Actually, the bit above about "feeling" as if I'm part of some real-life, real-world, outside-of-my-own-head scene gets at why I think my "holy triumvirate" of activities was so important to me. I had it in mind that if I had lots of good stuff on my schedule, that would mean I was living this full, active, engaged, fulfilling life. But really -- unless I'm getting something useful from those recurring happenings on my schedule, it's just more time wasted.

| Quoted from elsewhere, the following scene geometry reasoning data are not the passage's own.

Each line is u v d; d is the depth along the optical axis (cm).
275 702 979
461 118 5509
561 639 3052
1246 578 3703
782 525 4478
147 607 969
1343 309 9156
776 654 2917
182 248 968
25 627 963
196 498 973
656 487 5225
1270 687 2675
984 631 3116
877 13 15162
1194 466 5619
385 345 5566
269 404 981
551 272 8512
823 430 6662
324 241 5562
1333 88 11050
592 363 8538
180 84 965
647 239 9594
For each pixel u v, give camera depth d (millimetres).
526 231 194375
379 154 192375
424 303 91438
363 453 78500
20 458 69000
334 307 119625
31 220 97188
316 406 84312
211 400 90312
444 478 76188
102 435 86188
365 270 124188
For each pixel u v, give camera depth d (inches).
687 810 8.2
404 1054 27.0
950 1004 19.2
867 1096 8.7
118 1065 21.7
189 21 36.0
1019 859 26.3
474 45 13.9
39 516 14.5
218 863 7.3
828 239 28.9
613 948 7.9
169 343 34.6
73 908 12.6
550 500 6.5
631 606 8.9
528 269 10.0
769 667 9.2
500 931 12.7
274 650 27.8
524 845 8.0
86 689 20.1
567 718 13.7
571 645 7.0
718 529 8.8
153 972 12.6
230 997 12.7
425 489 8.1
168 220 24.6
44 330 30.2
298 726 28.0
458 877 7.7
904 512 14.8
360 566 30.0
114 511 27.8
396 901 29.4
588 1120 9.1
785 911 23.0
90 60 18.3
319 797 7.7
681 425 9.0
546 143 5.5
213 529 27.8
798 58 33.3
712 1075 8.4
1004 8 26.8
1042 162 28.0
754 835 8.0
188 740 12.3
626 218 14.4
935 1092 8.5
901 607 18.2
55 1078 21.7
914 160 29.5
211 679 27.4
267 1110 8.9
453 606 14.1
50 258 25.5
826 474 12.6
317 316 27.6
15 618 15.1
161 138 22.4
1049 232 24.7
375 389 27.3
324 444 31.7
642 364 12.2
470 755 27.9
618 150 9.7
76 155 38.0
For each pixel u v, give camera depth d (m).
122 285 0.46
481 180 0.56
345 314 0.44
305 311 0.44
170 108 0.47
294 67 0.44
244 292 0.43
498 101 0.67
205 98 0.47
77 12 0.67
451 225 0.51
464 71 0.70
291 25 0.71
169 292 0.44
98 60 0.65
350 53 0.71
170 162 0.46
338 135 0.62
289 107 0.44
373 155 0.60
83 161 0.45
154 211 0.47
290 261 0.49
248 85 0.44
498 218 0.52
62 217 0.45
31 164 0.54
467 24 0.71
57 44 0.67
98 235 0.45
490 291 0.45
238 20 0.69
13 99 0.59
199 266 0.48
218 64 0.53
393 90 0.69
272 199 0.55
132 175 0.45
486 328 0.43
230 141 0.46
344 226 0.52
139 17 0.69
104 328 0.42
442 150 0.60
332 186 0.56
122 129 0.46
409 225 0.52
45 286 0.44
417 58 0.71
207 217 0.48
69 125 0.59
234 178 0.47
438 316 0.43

With my weekday evenings suddenly free (probably temporarily, until I get another weekly [and convenient] volunteer gig set up), I have more hours to work on writing -- not just to write, but to do the less romantic, freaking business side of writing, such as flip to the back of the latest issue of Poets & Writers magazine and look up short-story contests and anthologies that are seeking submissions. I've been saying that I'm going to do that, that I should do that, for a long time. It's time for me to actually do it. 
So I'm going to go do that now. I won't take this blog offline, just in case anyone out there might enjoy or somehow benefit from reading any of it. And I won't swear that this is the last post you'll see from me ever, for as long as I live, until I'm Hunter S. Thompson-esque fireworks exploding in the sky. But for now, I have to admit to myself that, trite as it sounds, it's true that "there are only so many hours in a day," and that my energy reserves are finite. There are things that I want to accomplish before I die, and the clock is ticking, god damn it. 
Thank you for reading. You give my life meaning.

1 comment:

  1. This is the exact dilemma I face too -- 4 hours a night and how easily it gets whittled away by *living* like simple things like cleaning and making dinner. Really it's like 2 hours a night and it's easy to piss away an hour online leaving even less time to create. I constantly feel torn between choices to create or consume and I hate this.

    I love that you did this blog. You set out to dig yourself out of a hole with only vague ideas on how to begin. You're out of the hole now, sweetie. Or ready to emerge (in case you're worried that saying you're out will not allow you to slip back in once in a while).

    When you think of your favorite author, you feel gratitude for the gift they brought to the world that you were lucky enough to read, right? Your blog can be that. Finite, like a book.

    The volunteer thing, you can either reopen the door some other time, or take what you got from the experience as part of your fabric. Not every job lasts forever, whether they pay you or not.

    My philosophy when trying to decide whether to take on something: "Does it bring me joy?" If so, awesome! (If either of us can master time, I'm getting us an honest-to-goodness cape!)